La nouvelle loi a pour objectif de permettre à des milliers de petits paysans du kif, selon les chiffres du ministère de l'Intérieur, de sortir de l'illégalité et d'offrir à un produit phare du Maroc des débouchés légaux à l'export. "Le Maroc n'a pas l'intention d'éradiquer le marché illégal du cannabis mais de créer un marché légal en parallèle. Il ne concernera que la zone historique, autour de Kétama qui ne représente aujourd'hui que 30 % des surfaces cultivées en cannabis", nuance Khalid Mouna.
Promulguée, la loi attend désormais la parution de ses décrets d'application qui devront être nombreux et précis pour faire face à tous les obstacles. Ainsi, "dans le Rif, la population a accueilli la nouvelle de façon très variée. Un sit-in a eu lieu à Kétama pour s'opposer à la légalisation, raconte Khalid Mouna. Certains barons de la drogue ont peur d'être regardés de trop près et ne maîtrisent pas ce nouveau marché." Même les petits paysans, dont il s'agit pourtant d'améliorer les conditions de vie, sont très méfiants. "Ils veulent nous donner un dirham pour en faire une pommade", ironisait ainsi un cultivateur devant Khalid Mouna lors de l'une de ses enquêtes.
Une culture alternative
"Cette nouvelle loi n'est rien d'autre qu'un projet de culture alternative, lesquels ont échoué dans les années 1980 et 1990. Le cannabis qui sera cultivé a en effet un taux de THC (tétrahydrocannabinol, NdlR) inférieur à 0,2 % : les paysans ont peur que la nouvelle graine soit moins rentable", explique Charif Adardak, président de l'association Amazighs de Senhaja du Rif. "Ils craignent également de perdre une part supplémentaire de la valeur ajoutée si la transformation se fait ailleurs, dans des usines, alors qu'ils transforment aujourd'hui eux-mêmes leur cannabis en résine."
Leurs craintes sont fondées, selon Pierre Chouvy.
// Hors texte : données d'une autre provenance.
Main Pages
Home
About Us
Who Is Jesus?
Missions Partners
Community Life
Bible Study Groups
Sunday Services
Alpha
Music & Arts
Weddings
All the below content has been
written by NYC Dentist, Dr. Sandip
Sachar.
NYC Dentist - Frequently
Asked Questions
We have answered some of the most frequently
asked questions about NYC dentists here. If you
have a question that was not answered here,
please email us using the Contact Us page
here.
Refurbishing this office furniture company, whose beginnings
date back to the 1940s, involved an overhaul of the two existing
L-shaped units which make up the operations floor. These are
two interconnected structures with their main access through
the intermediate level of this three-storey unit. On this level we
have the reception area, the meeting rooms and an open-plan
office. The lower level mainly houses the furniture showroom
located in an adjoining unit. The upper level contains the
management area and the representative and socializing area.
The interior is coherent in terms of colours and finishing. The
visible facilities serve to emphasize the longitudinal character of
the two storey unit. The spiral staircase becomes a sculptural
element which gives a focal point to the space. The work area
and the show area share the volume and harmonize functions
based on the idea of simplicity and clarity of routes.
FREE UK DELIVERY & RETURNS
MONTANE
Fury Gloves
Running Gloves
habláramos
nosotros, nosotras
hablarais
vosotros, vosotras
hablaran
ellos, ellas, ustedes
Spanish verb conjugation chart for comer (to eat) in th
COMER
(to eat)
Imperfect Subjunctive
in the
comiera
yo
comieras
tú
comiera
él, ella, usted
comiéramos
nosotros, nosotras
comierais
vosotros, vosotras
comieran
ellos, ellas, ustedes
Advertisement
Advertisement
Géographe spécialiste des enjeux territoriaux des cultures de l'opium et du cannabis, celui-ci a pu observer des expériences de légalisation ailleurs dans le monde. "Ce sont toujours de grands producteurs, des conglomérats internationaux qui gagnent les marchés car ils sont les seuls à pouvoir remplir les conditions exigées par l'État", explique-t-il. De fait, l'État marocain a déjà fixé des normes restrictives pour participer au nouveau marché dans la loi : il faut "avoir la propriété des terres cultivées alors que la majeure partie des cultivateurs opèrent sur des terres défrichées illégalement", souligne Adradark Charif. "Le projet de loi prévoit une dérogation pour ceux qui pourront apporter une attestation du caïd, or c'est le genre de document que l'on peut obtenir avec un bakchich. En toute logique, ce seront donc les grands trafiquants, les plus riches, qui pourront obtenir ces dérogations."
Un nouveau marché peu prometteur
Enfin, même le Maroc en tant qu’État ne devrait profiter que très marginalement du marché du cannabis thérapeutique. En cause, son choix de ne planter que des espèces de cannabis offrant un taux de THC inférieur à 0,2 %.
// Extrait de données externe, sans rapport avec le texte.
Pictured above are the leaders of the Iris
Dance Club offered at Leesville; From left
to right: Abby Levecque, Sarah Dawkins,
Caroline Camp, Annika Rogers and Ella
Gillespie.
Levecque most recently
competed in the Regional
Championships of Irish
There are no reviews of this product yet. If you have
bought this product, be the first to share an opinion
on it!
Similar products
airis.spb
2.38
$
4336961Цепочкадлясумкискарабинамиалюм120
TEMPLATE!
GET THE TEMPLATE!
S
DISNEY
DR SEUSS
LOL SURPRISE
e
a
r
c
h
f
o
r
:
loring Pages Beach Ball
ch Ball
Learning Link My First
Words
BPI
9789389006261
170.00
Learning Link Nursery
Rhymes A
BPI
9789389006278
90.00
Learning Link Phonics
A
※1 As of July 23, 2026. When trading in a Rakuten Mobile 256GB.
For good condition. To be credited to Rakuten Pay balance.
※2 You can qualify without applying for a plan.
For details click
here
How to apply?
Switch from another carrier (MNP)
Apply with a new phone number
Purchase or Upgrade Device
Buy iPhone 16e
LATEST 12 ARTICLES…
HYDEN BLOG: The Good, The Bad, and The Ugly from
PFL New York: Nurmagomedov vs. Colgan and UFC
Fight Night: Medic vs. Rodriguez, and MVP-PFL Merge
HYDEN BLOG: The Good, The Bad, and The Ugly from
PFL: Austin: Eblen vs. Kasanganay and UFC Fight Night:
"Dans ces conditions, on ne peut produire que du CBD (cannabidiol, NdlR), or le THC a aussi des usages thérapeutiques", souligne Pierre Chouvy. "C'est comme annoncer que l'on veut développer l'opium thérapeutique mais en se refusant à produire de la morphine. C'est absurde." Le Maroc voit dans le CBD un nouveau produit d'exportation et pense que sa position de leader sur le marché du haschich l'aidera à se faire une place sur le marché du cannabis thérapeutique. Erreur, répond Pierre Chouvy : "Plusieurs pays sont déjà positionnés sur ce marché où n'importe qui peut en produire pour peu qu'il légalise cette production. Le Canada, par exemple, a une réputation dans ce domaine et de l'avance. Au contraire, le Maroc n'en a aucune et personne ne l'attend sur ce marché."
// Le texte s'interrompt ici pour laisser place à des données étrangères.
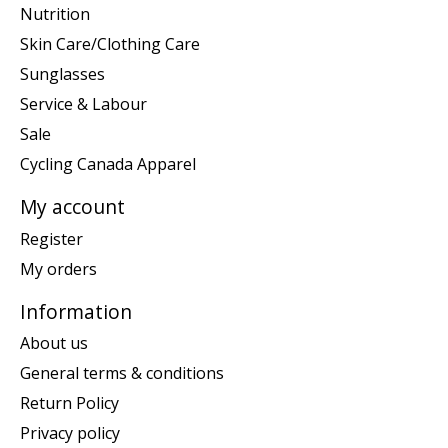
Nutrition
Skin Care/Clothing Care
Sunglasses
Service & Labour
Sale
Cycling Canada Apparel
My account
Register
My orders
Information
About us
General terms & conditions
Return Policy
Privacy policy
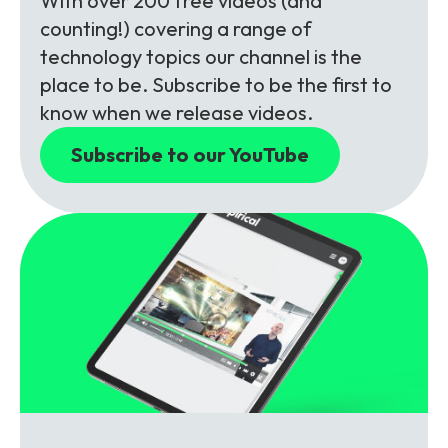
With over 200 free videos (and
counting!) covering a range of
technology topics our channel is the
place to be. Subscribe to be the first to
know when we release videos.
Subscribe to our YouTube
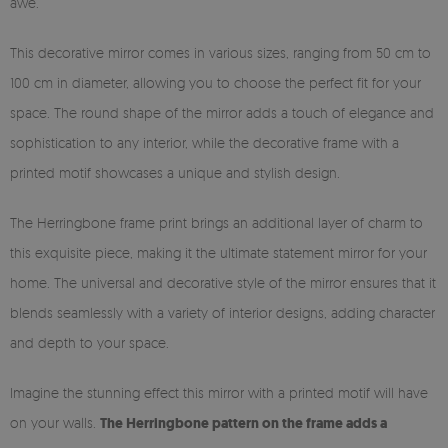
awe.
This decorative mirror comes in various sizes, ranging from 50 cm to
100 cm in diameter, allowing you to choose the perfect fit for your
space. The round shape of the mirror adds a touch of elegance and
sophistication to any interior, while the decorative frame with a
printed motif showcases a unique and stylish design.
The Herringbone frame print brings an additional layer of charm to
this exquisite piece, making it the ultimate statement mirror for your
home. The universal and decorative style of the mirror ensures that it
blends seamlessly with a variety of interior designs, adding character
and depth to your space.
Imagine the stunning effect this mirror with a printed motif will have
on your walls.
The Herringbone pattern on the frame adds a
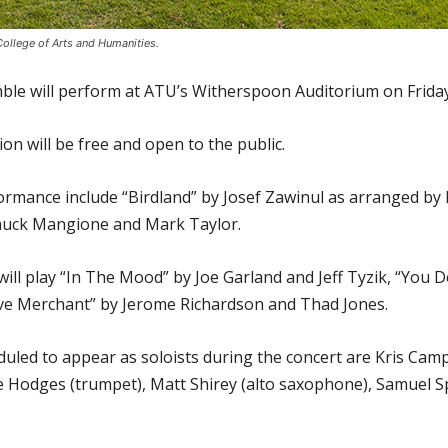
ollege of Arts and Humanities.
le will perform at ATU’s Witherspoon Auditorium on Friday,
ion will be free and open to the public.
erformance include “Birdland” by Josef Zawinul as arranged 
Chuck Mangione and Mark Taylor.
will play “In The Mood” by Joe Garland and Jeff Tyzik, “You
ve Merchant” by Jerome Richardson and Thad Jones.
led to appear as soloists during the concert are Kris Camp
ke Hodges (trumpet), Matt Shirey (alto saxophone), Samuel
À en croire les spécialistes, le Maroc et les paysans du kif devraient donc avoir bien du mal à réellement profiter de ce nouveau marché. "La mise en place concrète de la loi sera très longue", estime Khalid Mouna. "Le Maroc ne pouvait guère faire mieux dans le contexte actuel, souligne cependant Pierre Chouvy. Légaliser le cannabis récréatif est pour l'instant impossible tant qu'il est condamné en Europe."